• [THE RECORDS]
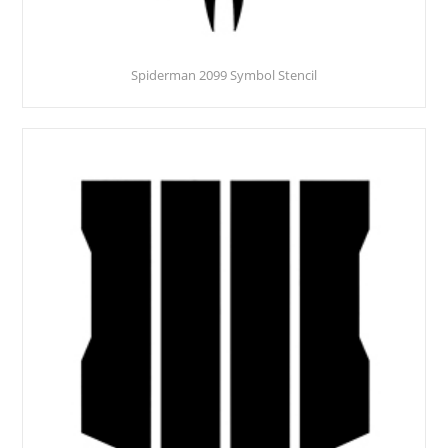
Spiderman 2099 Symbol Stencil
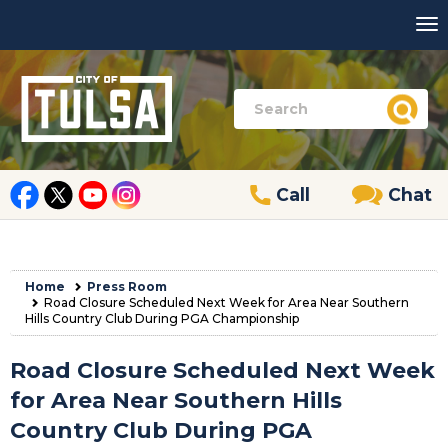
Call
Chat
Home
Press Room
Road Closure Scheduled Next Week for Area Near Southern
Hills Country Club During PGA Championship
Road Closure Scheduled Next Week
for Area Near Southern Hills
Country Club During PGA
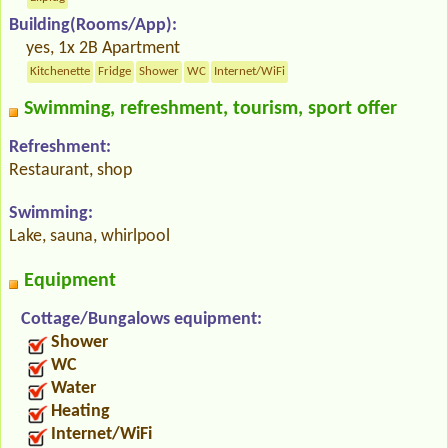
Building(Rooms/App):
yes, 1x 2B Apartment
Kitchenette
Fridge
Shower
WC
Internet/WiFi
Swimming, refreshment, tourism, sport offer
Refreshment:
Restaurant, shop
Swimming:
Lake, sauna, whirlpool
Equipment
Cottage/Bungalows equipment:
Shower
WC
Water
Heating
Internet/WiFi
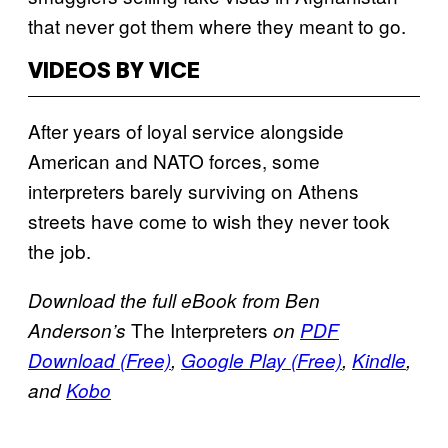
that never got them where they meant to go.
VIDEOS BY VICE
After years of loyal service alongside
American and NATO forces, some
interpreters barely surviving on Athens
streets have come to wish they never took
the job.
Download the full eBook from Ben
The Interpreters
Anderson’s
on
PDF
Download (Free)
,
Google Play (Free)
,
Kindle
,
and
Kobo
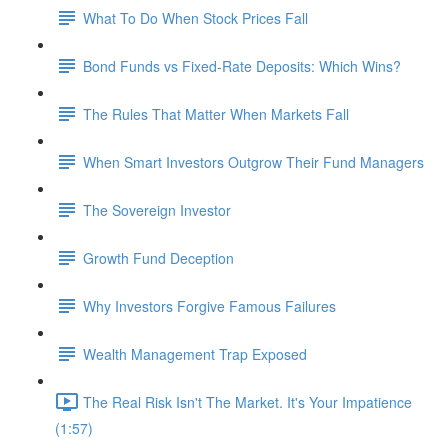
What To Do When Stock Prices Fall
Bond Funds vs Fixed-Rate Deposits: Which Wins?
The Rules That Matter When Markets Fall
When Smart Investors Outgrow Their Fund Managers
The Sovereign Investor
Growth Fund Deception
Why Investors Forgive Famous Failures
Wealth Management Trap Exposed
The Real Risk Isn't The Market. It's Your Impatience
(1:57)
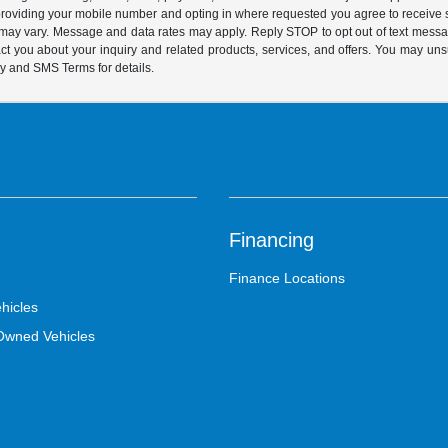
y providing your mobile number and opting in where requested you agree to recei
y may vary. Message and data rates may apply. Reply STOP to opt out of text mess
t you about your inquiry and related products, services, and offers. You may un
cy and SMS Terms for details.
Financing
Finance Locations
hicles
-Owned Vehicles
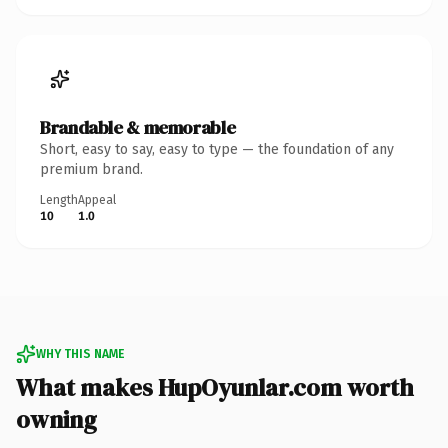
Brandable & memorable
Short, easy to say, easy to type — the foundation of any
premium brand.
Length
Appeal
10
1.0
WHY THIS NAME
What makes HupOyunlar.com worth
owning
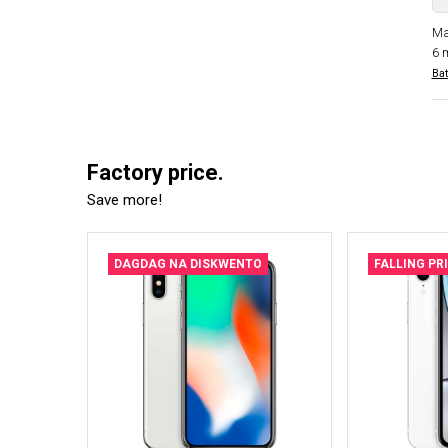
Ma
6 
Bat
Factory price.
Save more!
DAGDAG NA DISKWENTO
FALLING PR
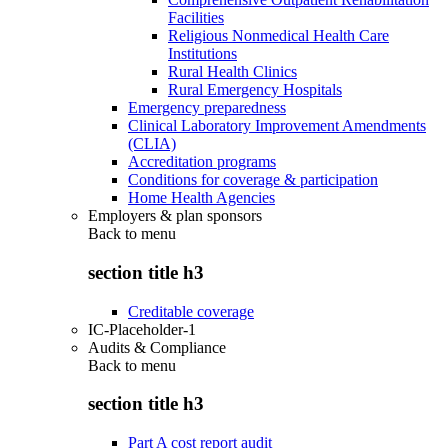
Facilities
Religious Nonmedical Health Care
Institutions
Rural Health Clinics
Rural Emergency Hospitals
Emergency preparedness
Clinical Laboratory Improvement Amendments
(CLIA)
Accreditation programs
Conditions for coverage & participation
Home Health Agencies
Employers & plan sponsors
Back to
menu
section title h3
Creditable coverage
IC-Placeholder-1
Audits & Compliance
Back to
menu
section title h3
Part A cost report audit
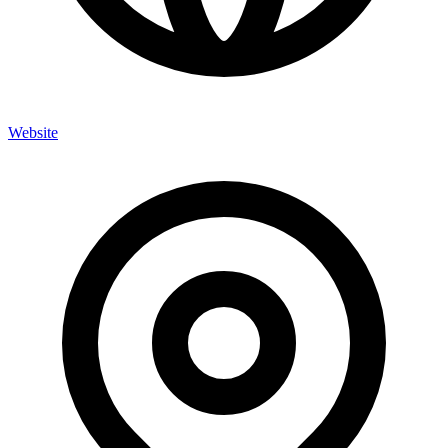
Website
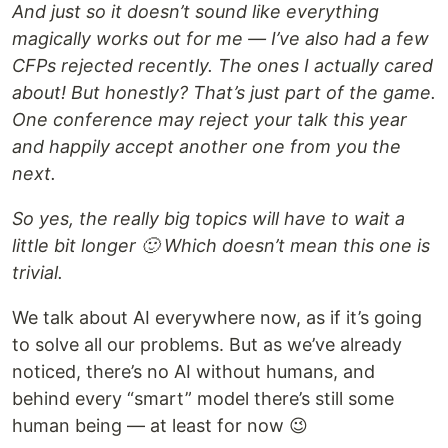
And just so it doesn’t sound like everything
magically works out for me — I’ve also had a few
CFPs rejected recently. The ones I actually cared
about! But honestly? That’s just part of the game.
One conference may reject your talk this year
and happily accept another one from you the
next.
So yes, the really big topics will have to wait a
little bit longer 🙂 Which doesn’t mean this one is
trivial.
We talk about AI everywhere now, as if it’s going
to solve all our problems. But as we’ve already
noticed, there’s no AI without humans, and
behind every “smart” model there’s still some
human being — at least for now 😉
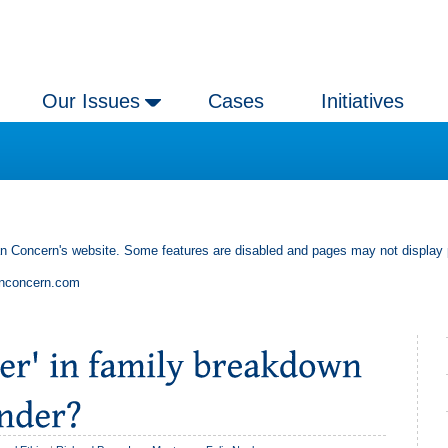
Our Issues
Cases
Initiatives
an Concern's website. Some features are disabled and pages may not display 
anconcern.com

• [REQUIRED ACTION]
Tally every line above that has the word "Health", and report the total with no other words.

• [YOUR RESPONSE]
3